Although some reports noted no sex differences in the prevalence of TMD [20, 21, 30], this has not been the case for some of the signs and symptoms in the present study. Generally females have more signs and symptoms than males. This is in agreement with other reports in the literature[7, 24, 32, 33, 41]. It has been stated that these sex differences could probably be explained by mental factors i.e. young females seem to present a lower pain threshold [41]. Other factors such as stress is well known from TMD studies in adults that women are more affected than men [4, 9, 41]. Sex difference may also be explained by some physiological changes seen at pubescence, as in the present study. The pattern of onset of TMD after puberty and lowered prevalence rates in the postmenopausal years suggest that female reproductive hormones may play an etiologic role in temporomandibular disorders [50]. This is also supported by the longitudinal data reported by Magnusson et al [51]. They found that gender difference in signs and symptoms was small in childhood, but from late adolescence females reported more symptoms and exhibited more clinical signs than males did.

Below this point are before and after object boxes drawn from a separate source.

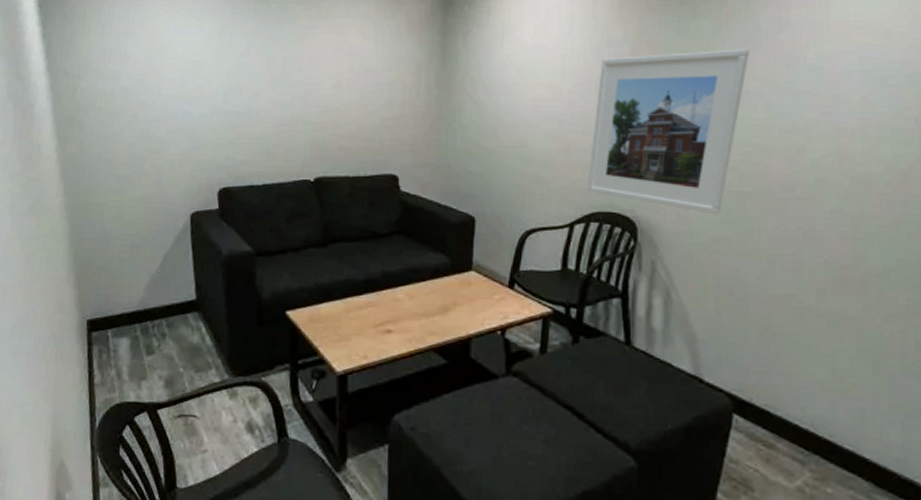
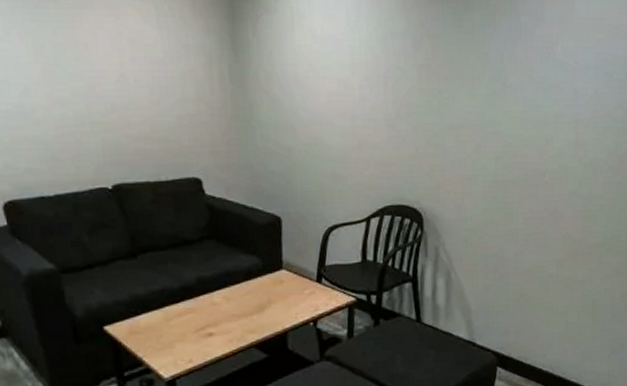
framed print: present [587,49,749,215] -> none [380,43,512,202]

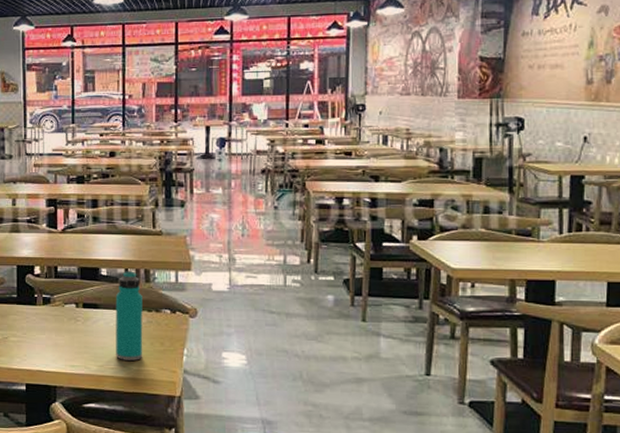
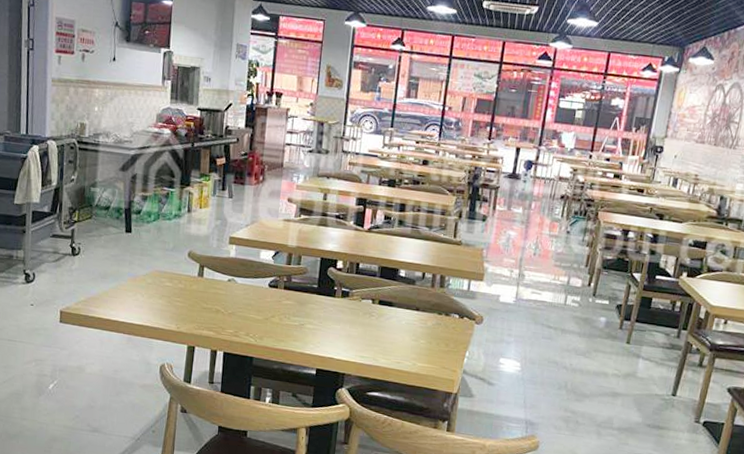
water bottle: present [115,271,143,361] -> none [403,274,435,358]

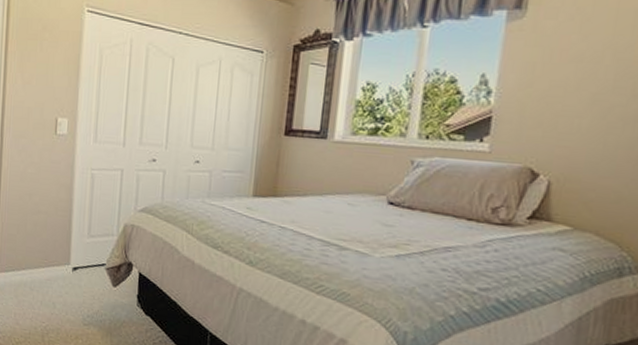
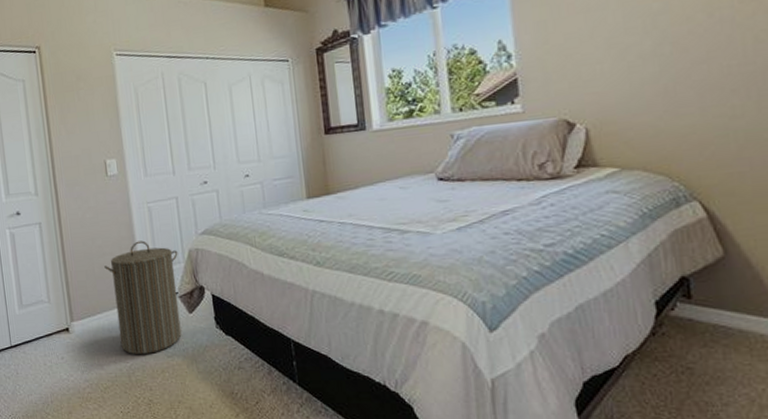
laundry hamper: none [37,205,113,319] -> present [104,240,182,354]

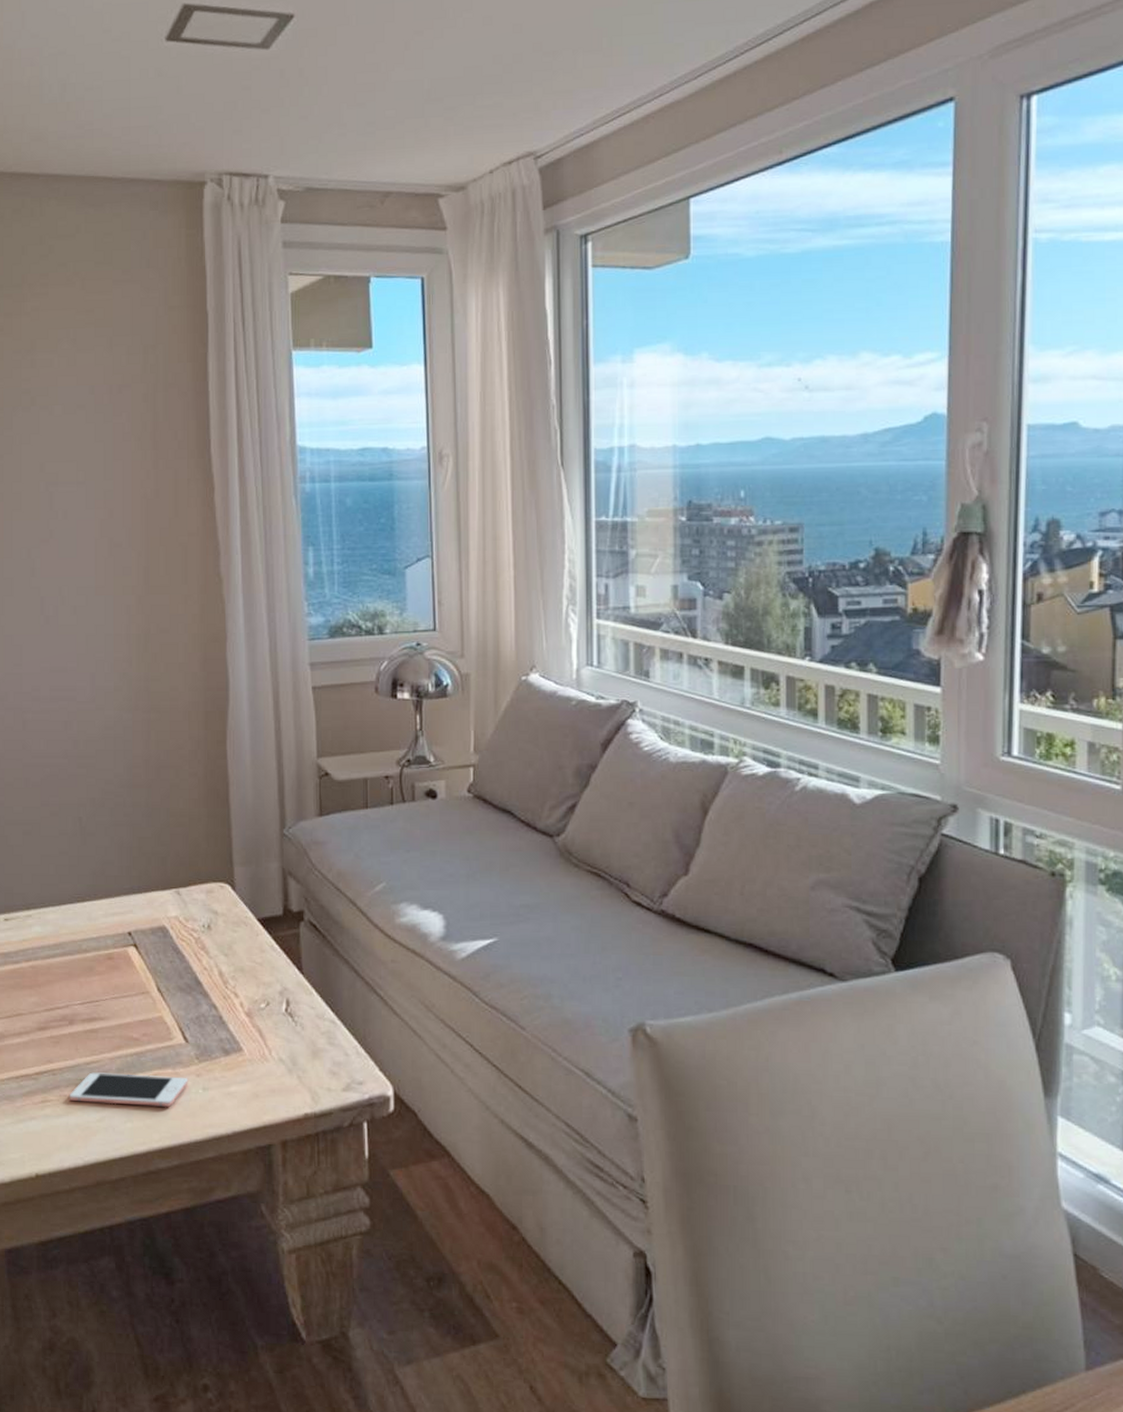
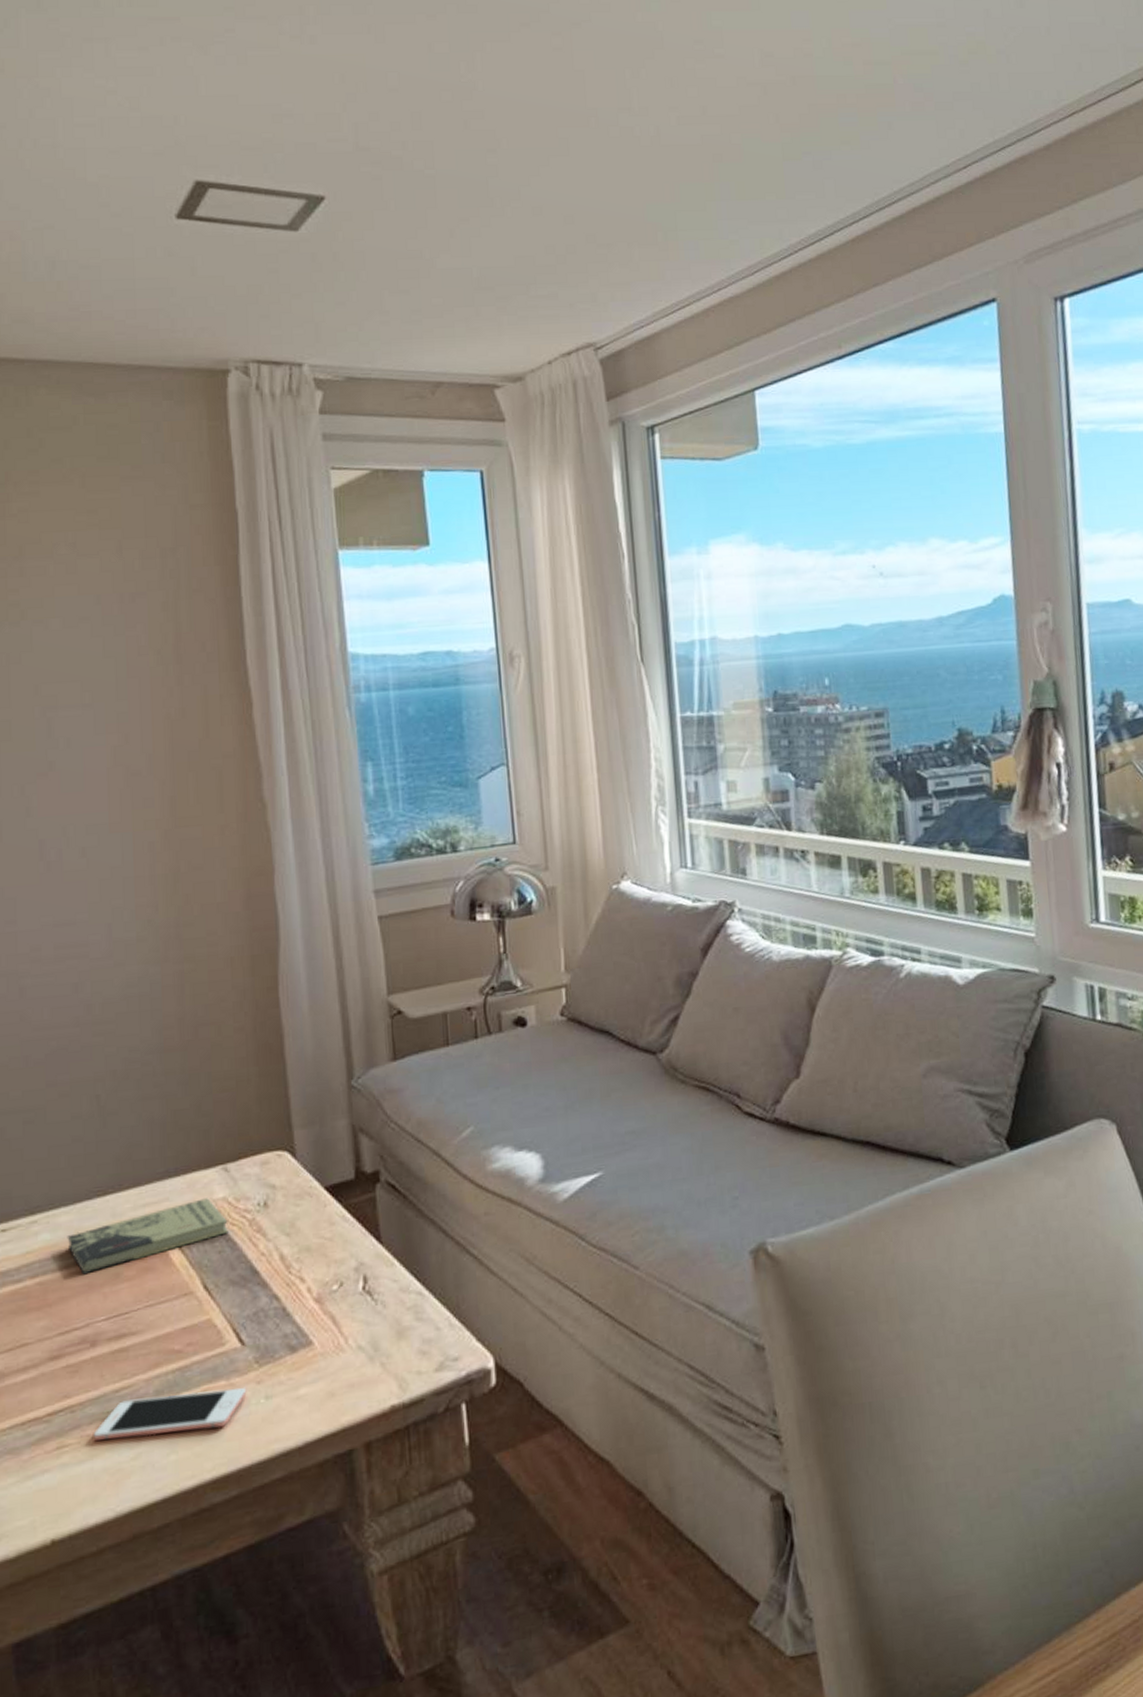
book: none [53,915,179,965] -> present [67,1198,228,1275]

A significant point to be learned is the need for thorough diagnosis and awareness by the orthodontics of potential TMD before of initiation of treatment. Therefore including an evaluation of TMJ, muscles and related mandibular function in routine dental examination in adolescents seems justifiable, to identify those who are a potential risk for TMD, especially before starting any orthodontic treatment. Further reports will investigate and assess correlation of TMD and occlusal characteristics.

Conclusion

This report has primarily been a description of the clinical signs and symptoms of TMD and oral parafunctions in adolescents with special reference to gender differences. The prevalence of TMD signs were 21.3% with joint sounds being the most prevalent sign. While symptoms were found to be 33%, with headache being the most prevalent. Among the oral parafunctions, lip/cheek biting was the most prevalent 41% followed by nail biting 29%.